Page-level text extractions:
◆ ◆ ◆

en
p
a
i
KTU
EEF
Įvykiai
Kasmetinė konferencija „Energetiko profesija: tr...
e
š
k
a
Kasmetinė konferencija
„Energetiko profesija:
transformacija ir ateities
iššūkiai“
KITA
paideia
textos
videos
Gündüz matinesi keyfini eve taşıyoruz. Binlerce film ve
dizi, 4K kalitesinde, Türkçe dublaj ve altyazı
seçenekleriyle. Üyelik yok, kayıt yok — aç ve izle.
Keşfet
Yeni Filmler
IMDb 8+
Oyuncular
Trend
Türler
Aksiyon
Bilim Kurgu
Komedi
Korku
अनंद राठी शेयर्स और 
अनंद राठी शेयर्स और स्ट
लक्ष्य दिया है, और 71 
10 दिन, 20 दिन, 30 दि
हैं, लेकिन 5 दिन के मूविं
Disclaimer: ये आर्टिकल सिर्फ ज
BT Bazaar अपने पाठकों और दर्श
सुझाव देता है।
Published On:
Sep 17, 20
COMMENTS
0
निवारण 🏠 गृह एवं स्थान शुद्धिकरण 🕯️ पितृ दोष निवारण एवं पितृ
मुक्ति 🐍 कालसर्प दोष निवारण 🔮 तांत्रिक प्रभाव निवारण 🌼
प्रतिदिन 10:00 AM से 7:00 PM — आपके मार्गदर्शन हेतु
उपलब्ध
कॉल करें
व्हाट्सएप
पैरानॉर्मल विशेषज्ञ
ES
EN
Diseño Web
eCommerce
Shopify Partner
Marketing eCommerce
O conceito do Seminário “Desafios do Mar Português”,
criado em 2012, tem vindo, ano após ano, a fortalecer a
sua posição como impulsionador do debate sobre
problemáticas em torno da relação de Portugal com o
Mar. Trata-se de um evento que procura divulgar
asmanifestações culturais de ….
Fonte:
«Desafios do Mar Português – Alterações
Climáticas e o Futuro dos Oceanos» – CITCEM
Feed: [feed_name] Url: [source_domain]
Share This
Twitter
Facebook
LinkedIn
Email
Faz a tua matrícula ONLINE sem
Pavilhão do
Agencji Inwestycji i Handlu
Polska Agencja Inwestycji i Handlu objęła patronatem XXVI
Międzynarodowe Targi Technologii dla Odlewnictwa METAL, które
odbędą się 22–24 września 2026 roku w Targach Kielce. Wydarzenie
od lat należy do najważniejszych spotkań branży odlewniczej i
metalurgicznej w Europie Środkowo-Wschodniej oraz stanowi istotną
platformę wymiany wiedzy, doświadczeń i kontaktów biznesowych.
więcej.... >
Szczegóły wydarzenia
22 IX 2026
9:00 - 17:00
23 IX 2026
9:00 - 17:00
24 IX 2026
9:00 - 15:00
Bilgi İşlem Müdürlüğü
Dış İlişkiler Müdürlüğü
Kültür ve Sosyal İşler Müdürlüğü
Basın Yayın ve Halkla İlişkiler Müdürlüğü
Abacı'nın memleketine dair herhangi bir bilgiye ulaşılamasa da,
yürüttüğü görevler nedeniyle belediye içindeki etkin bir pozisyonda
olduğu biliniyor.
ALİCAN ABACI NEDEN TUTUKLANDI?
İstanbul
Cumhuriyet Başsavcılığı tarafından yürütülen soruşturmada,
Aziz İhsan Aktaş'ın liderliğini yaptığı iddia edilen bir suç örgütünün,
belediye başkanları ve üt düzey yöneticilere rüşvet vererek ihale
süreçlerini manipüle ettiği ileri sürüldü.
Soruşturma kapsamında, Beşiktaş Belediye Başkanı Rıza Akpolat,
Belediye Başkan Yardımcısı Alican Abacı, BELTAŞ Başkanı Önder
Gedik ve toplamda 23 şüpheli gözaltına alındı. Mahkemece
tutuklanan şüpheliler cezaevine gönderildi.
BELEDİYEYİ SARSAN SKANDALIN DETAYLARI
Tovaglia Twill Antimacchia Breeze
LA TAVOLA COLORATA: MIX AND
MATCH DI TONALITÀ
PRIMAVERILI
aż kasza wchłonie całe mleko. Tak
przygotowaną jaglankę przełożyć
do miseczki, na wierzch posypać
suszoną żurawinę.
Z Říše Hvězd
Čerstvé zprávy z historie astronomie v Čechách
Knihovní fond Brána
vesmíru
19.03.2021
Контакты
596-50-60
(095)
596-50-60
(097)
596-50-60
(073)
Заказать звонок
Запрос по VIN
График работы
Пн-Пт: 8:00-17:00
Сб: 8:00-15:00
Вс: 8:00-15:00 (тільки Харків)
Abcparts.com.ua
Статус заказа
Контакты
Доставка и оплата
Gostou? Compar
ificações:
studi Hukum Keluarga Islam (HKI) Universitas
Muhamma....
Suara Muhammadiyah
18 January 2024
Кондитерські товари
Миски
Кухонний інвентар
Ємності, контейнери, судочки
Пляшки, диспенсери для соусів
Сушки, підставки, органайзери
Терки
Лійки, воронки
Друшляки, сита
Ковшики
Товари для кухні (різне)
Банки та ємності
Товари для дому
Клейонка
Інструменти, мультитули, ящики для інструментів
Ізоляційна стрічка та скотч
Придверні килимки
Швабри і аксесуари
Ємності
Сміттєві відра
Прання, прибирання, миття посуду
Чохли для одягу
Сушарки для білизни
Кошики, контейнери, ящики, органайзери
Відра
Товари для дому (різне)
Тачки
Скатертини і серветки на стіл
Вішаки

◆ ◆ ◆

Work to complete
Among the lines of the data above, count those holding "ящики" and state only the number.

Result below
2